The second half of that long sentence could serve perfectly as a description of the fate of the Hunt brothers in 1812, who not only published Lamb’s poem, but also wrote an openly satirical editorial about the Prince Regent, which earned them both two years in prison. I.e.,, for them, it did indeed “prove dangerous to pry into the hidden crimes of great ones”!!!

And beyond Lamb, my recent research shows that both Byron and Shelley were also very much actively involved in the loose association of disaffected authors who took on the Prince Regent with various levels of overtness, in tandem with the Hunts, Lamb, and Jane Austen. And finally…even Edgar Alan Poe gets into the act, in his 1845 poem “Hop-Frog”, which also points to Lamb’s poem!

And as a final link in that later literary lineage—for now, at least---there is also:

AUSTEN’S EMMA & LAMB’S “TRIUMPH OF THE WHALE” IN MELVILLE’S MOBY DICK
A few years ago, I posted about Melville’s having alluded to Lamb’s poem (which Melville actually reproduced a portion of in Moby Dick) and also to Emma. Whether Melville saw the connection between Lamb’s poem and the charade in Emma –at present, I can’t say, but I am still looking….

All of this puts Jane Austen’s covert satire of the Prince Regent in a much larger social and literary context---it was not merely her private beef with his abuses of power, she was part of a great covert tradition involving the greatest writers.


GOWER’S CONFESSIO AMANTIS & MIRROR OF MANKIND in PERICLES & PARADISE LOST
And finally, the other big news I have is that the common root of all of these works (including the obvious allusion in Shakespeare’s Pericles), are John Gower’s 14th century works Confessio Amantis &  The Mirror of Mankind, the former of which includes more than one tale about incest.

In particular, Milton scholars have missed the significance of Pericles in Paradise Lost, and have failed to connect the dots from that allusion to the well recognized striking parallel between Paradise Lost and Gower’s Mirror, re Satan, Sin, and Death being in an incestuous family relationship. They are all of a piece, and demonstrate that Milton knew his literary history well.

No Lamb scholar has ever realized that “Triumph of the Whale” alludes not only to Paradise Lost, but also to Pericles.
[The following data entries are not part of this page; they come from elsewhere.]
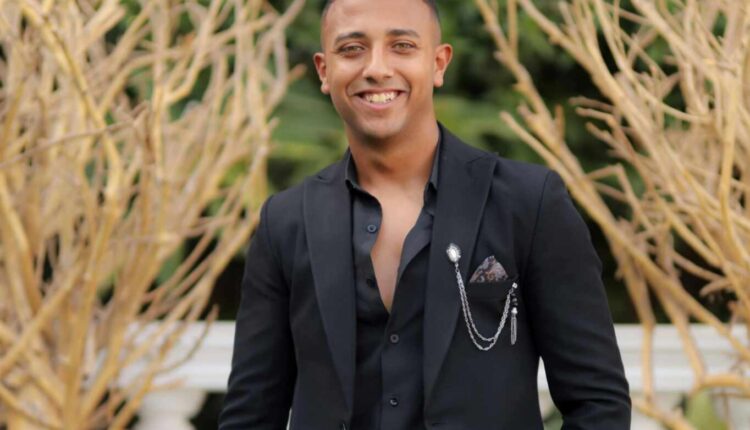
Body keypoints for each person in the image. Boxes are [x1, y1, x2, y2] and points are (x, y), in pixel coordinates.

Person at [218, 0, 631, 428]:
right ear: (324, 70)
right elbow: (250, 415)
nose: (376, 68)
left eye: (401, 46)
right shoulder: (285, 223)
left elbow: (597, 401)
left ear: (438, 63)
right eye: (352, 49)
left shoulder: (529, 203)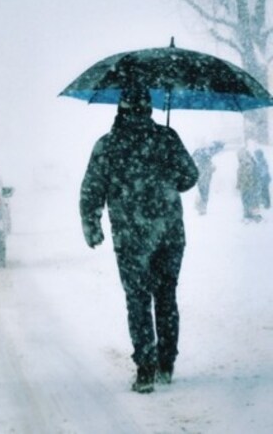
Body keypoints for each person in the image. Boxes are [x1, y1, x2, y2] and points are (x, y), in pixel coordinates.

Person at [79, 84, 199, 394]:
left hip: (131, 237)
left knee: (138, 299)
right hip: (170, 232)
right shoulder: (167, 139)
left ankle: (145, 368)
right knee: (166, 297)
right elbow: (190, 176)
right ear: (149, 109)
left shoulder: (107, 145)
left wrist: (92, 225)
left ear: (119, 110)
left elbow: (92, 190)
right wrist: (167, 175)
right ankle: (166, 363)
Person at [192, 141, 224, 214]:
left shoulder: (199, 152)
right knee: (204, 190)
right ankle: (202, 207)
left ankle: (201, 206)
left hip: (202, 173)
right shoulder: (205, 151)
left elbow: (192, 159)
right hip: (204, 173)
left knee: (203, 190)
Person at [237, 148, 261, 222]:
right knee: (248, 200)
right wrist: (239, 183)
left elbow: (248, 175)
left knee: (251, 200)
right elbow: (240, 174)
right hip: (247, 186)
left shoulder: (247, 163)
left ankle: (252, 215)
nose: (238, 158)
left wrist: (244, 184)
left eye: (239, 156)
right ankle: (249, 214)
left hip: (249, 186)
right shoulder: (247, 162)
And Charles Lamb’s correspondence reveals a strong familiarity with Gower’s works as well.

And at the top of the pile, no Austen scholar has ever peered down beneath the surface of Emma and identified all these sources, all of them connected by the common thread of incestuous sex.
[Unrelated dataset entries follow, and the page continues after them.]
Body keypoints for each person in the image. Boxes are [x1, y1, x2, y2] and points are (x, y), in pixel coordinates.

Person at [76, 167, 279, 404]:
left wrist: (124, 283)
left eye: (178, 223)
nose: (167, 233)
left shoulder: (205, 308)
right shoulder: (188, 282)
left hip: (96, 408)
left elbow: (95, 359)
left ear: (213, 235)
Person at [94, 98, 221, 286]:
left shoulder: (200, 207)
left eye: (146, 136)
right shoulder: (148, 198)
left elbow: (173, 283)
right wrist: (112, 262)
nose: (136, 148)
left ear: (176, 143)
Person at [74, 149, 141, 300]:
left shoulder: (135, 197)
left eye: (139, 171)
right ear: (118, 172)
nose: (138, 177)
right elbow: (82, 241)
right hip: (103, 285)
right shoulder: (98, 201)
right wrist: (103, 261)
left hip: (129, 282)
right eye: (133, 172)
And somewhere in among all of this we also have Jane Austen’s epistolary reference to “sisters in Lucina” (Lucina being not only a Greek goddess of childbirth, but also the name of Pericles’s wife in Gower’s Confessio Amantis) and also the strange character Mr. Gower in JA’s juvenilia Evelyn, who shows up at the home of a young heiress, and is promptly (and absurdly) given both her hand in marriage, and also her parents’ family estate---just like Pericles when he marries Thaisa.

And there I will leave off from my Ahabian obsessive quest for all of the Prince of Whales subtext in Jane Austen’s Emma.